** Assigned task **
Return every record below exactly as given.
........
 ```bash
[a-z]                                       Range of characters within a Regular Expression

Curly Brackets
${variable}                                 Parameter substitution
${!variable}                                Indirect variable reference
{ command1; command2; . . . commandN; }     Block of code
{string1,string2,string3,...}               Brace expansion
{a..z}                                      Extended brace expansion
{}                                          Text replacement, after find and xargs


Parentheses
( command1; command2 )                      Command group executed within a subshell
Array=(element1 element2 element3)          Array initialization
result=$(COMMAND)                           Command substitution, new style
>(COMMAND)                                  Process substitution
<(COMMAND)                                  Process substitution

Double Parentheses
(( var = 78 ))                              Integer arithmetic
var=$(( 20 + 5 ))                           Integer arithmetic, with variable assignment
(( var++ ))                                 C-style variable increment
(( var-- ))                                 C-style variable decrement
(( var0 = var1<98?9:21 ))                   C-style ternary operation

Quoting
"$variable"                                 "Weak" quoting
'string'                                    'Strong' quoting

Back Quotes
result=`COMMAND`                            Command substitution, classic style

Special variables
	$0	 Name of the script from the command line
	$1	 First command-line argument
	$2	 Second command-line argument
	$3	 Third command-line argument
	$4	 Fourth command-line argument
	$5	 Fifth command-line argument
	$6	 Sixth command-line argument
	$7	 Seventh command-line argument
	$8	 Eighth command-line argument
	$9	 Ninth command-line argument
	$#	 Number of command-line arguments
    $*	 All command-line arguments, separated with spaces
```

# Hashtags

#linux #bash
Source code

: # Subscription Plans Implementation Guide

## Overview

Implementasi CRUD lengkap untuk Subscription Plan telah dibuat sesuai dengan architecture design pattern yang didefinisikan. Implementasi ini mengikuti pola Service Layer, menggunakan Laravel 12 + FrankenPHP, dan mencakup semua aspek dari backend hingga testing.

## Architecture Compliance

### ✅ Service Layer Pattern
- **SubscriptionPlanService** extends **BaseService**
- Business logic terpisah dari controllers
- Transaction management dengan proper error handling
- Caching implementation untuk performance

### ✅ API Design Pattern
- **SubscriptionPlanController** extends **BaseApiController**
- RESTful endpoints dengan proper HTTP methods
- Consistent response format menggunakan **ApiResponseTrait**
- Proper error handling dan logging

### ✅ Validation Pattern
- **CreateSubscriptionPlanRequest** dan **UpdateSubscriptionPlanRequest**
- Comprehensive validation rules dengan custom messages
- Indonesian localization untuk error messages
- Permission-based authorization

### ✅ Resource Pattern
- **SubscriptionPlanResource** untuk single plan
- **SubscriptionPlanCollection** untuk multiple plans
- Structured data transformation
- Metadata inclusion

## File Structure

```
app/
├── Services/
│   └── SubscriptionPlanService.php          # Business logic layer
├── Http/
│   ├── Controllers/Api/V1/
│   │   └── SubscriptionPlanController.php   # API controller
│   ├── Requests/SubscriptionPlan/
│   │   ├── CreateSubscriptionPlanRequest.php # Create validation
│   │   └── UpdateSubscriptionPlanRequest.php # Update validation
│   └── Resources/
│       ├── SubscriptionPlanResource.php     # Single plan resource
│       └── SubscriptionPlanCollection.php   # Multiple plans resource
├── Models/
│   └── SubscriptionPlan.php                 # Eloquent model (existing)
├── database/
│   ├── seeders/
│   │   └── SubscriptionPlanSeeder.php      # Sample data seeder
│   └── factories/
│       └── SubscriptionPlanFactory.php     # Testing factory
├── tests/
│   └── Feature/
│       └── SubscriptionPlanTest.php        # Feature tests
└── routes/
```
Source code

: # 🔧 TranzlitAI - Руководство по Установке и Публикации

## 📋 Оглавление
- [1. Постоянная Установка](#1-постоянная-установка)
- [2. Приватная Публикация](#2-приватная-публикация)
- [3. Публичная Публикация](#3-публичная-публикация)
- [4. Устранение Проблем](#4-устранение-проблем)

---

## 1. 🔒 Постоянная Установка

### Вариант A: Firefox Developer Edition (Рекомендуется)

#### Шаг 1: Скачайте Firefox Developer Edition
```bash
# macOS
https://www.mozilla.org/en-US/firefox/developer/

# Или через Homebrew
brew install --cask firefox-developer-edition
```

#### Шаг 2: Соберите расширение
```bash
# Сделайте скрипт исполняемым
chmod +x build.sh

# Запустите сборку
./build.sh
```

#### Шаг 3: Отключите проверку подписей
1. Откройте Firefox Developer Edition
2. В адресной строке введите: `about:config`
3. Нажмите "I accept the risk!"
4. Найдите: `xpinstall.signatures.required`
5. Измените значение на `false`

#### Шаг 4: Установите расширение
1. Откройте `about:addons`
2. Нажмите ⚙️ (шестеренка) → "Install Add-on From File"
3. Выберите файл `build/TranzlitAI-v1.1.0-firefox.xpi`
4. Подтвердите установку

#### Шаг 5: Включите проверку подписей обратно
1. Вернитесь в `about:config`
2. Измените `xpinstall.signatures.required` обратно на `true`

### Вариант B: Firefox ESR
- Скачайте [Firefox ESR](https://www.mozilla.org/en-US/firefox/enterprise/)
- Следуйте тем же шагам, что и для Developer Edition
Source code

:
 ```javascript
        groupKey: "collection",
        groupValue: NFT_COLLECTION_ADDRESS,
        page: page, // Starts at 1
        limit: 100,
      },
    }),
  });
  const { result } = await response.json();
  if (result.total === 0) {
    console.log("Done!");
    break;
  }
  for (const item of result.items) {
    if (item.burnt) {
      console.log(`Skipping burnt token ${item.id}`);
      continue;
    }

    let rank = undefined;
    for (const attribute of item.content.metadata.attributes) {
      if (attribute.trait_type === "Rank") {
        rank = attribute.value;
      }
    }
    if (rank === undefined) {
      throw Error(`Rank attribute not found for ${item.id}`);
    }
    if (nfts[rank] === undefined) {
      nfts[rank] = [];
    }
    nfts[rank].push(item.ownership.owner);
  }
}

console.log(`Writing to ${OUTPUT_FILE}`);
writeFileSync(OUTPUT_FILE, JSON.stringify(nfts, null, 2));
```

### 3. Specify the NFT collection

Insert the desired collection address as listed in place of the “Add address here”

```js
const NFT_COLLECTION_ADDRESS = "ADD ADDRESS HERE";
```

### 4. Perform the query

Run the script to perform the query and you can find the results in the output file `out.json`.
........
** Reply **
 ```bash
[a-z]                                       Range of characters within a Regular Expression

Curly Brackets
${variable}                                 Parameter substitution
${!variable}                                Indirect variable reference
{ command1; command2; . . . commandN; }     Block of code
{string1,string2,string3,...}               Brace expansion
{a..z}                                      Extended brace expansion
{}                                          Text replacement, after find and xargs


Parentheses
( command1; command2 )                      Command group executed within a subshell
Array=(element1 element2 element3)          Array initialization
result=$(COMMAND)                           Command substitution, new style
>(COMMAND)                                  Process substitution
<(COMMAND)                                  Process substitution

Double Parentheses
(( var = 78 ))                              Integer arithmetic
var=$(( 20 + 5 ))                           Integer arithmetic, with variable assignment
(( var++ ))                                 C-style variable increment
(( var-- ))                                 C-style variable decrement
(( var0 = var1<98?9:21 ))                   C-style ternary operation

Quoting
"$variable"                                 "Weak" quoting
'string'                                    'Strong' quoting

Back Quotes
result=`COMMAND`                            Command substitution, classic style

Special variables
	$0	 Name of the script from the command line
	$1	 First command-line argument
	$2	 Second command-line argument
	$3	 Third command-line argument
	$4	 Fourth command-line argument
	$5	 Fifth command-line argument
	$6	 Sixth command-line argument
	$7	 Seventh command-line argument
	$8	 Eighth command-line argument
	$9	 Ninth command-line argument
	$#	 Number of command-line arguments
    $*	 All command-line arguments, separated with spaces
```

# Hashtags

#linux #bash
Source code

: # Subscription Plans Implementation Guide

## Overview

Implementasi CRUD lengkap untuk Subscription Plan telah dibuat sesuai dengan architecture design pattern yang didefinisikan. Implementasi ini mengikuti pola Service Layer, menggunakan Laravel 12 + FrankenPHP, dan mencakup semua aspek dari backend hingga testing.

## Architecture Compliance

### ✅ Service Layer Pattern
- **SubscriptionPlanService** extends **BaseService**
- Business logic terpisah dari controllers
- Transaction management dengan proper error handling
- Caching implementation untuk performance

### ✅ API Design Pattern
- **SubscriptionPlanController** extends **BaseApiController**
- RESTful endpoints dengan proper HTTP methods
- Consistent response format menggunakan **ApiResponseTrait**
- Proper error handling dan logging

### ✅ Validation Pattern
- **CreateSubscriptionPlanRequest** dan **UpdateSubscriptionPlanRequest**
- Comprehensive validation rules dengan custom messages
- Indonesian localization untuk error messages
- Permission-based authorization

### ✅ Resource Pattern
- **SubscriptionPlanResource** untuk single plan
- **SubscriptionPlanCollection** untuk multiple plans
- Structured data transformation
- Metadata inclusion

## File Structure

```
app/
├── Services/
│   └── SubscriptionPlanService.php          # Business logic layer
├── Http/
│   ├── Controllers/Api/V1/
│   │   └── SubscriptionPlanController.php   # API controller
│   ├── Requests/SubscriptionPlan/
│   │   ├── CreateSubscriptionPlanRequest.php # Create validation
│   │   └── UpdateSubscriptionPlanRequest.php # Update validation
│   └── Resources/
│       ├── SubscriptionPlanResource.php     # Single plan resource
│       └── SubscriptionPlanCollection.php   # Multiple plans resource
├── Models/
│   └── SubscriptionPlan.php                 # Eloquent model (existing)
├── database/
│   ├── seeders/
│   │   └── SubscriptionPlanSeeder.php      # Sample data seeder
│   └── factories/
│       └── SubscriptionPlanFactory.php     # Testing factory
├── tests/
│   └── Feature/
│       └── SubscriptionPlanTest.php        # Feature tests
└── routes/
```
Source code

: # 🔧 TranzlitAI - Руководство по Установке и Публикации

## 📋 Оглавление
- [1. Постоянная Установка](#1-постоянная-установка)
- [2. Приватная Публикация](#2-приватная-публикация)
- [3. Публичная Публикация](#3-публичная-публикация)
- [4. Устранение Проблем](#4-устранение-проблем)

---

## 1. 🔒 Постоянная Установка

### Вариант A: Firefox Developer Edition (Рекомендуется)

#### Шаг 1: Скачайте Firefox Developer Edition
```bash
# macOS
https://www.mozilla.org/en-US/firefox/developer/

# Или через Homebrew
brew install --cask firefox-developer-edition
```

#### Шаг 2: Соберите расширение
```bash
# Сделайте скрипт исполняемым
chmod +x build.sh

# Запустите сборку
./build.sh
```

#### Шаг 3: Отключите проверку подписей
1. Откройте Firefox Developer Edition
2. В адресной строке введите: `about:config`
3. Нажмите "I accept the risk!"
4. Найдите: `xpinstall.signatures.required`
5. Измените значение на `false`

#### Шаг 4: Установите расширение
1. Откройте `about:addons`
2. Нажмите ⚙️ (шестеренка) → "Install Add-on From File"
3. Выберите файл `build/TranzlitAI-v1.1.0-firefox.xpi`
4. Подтвердите установку

#### Шаг 5: Включите проверку подписей обратно
1. Вернитесь в `about:config`
2. Измените `xpinstall.signatures.required` обратно на `true`

### Вариант B: Firefox ESR
- Скачайте [Firefox ESR](https://www.mozilla.org/en-US/firefox/enterprise/)
- Следуйте тем же шагам, что и для Developer Edition
Source code

:
 ```javascript
        groupKey: "collection",
        groupValue: NFT_COLLECTION_ADDRESS,
        page: page, // Starts at 1
        limit: 100,
      },
    }),
  });
  const { result } = await response.json();
  if (result.total === 0) {
    console.log("Done!");
    break;
  }
  for (const item of result.items) {
    if (item.burnt) {
      console.log(`Skipping burnt token ${item.id}`);
      continue;
    }

    let rank = undefined;
    for (const attribute of item.content.metadata.attributes) {
      if (attribute.trait_type === "Rank") {
        rank = attribute.value;
      }
    }
    if (rank === undefined) {
      throw Error(`Rank attribute not found for ${item.id}`);
    }
    if (nfts[rank] === undefined) {
      nfts[rank] = [];
    }
    nfts[rank].push(item.ownership.owner);
  }
}

console.log(`Writing to ${OUTPUT_FILE}`);
writeFileSync(OUTPUT_FILE, JSON.stringify(nfts, null, 2));
```

### 3. Specify the NFT collection

Insert the desired collection address as listed in place of the “Add address here”

```js
const NFT_COLLECTION_ADDRESS = "ADD ADDRESS HERE";
```

### 4. Perform the query

Run the script to perform the query and you can find the results in the output file `out.json`.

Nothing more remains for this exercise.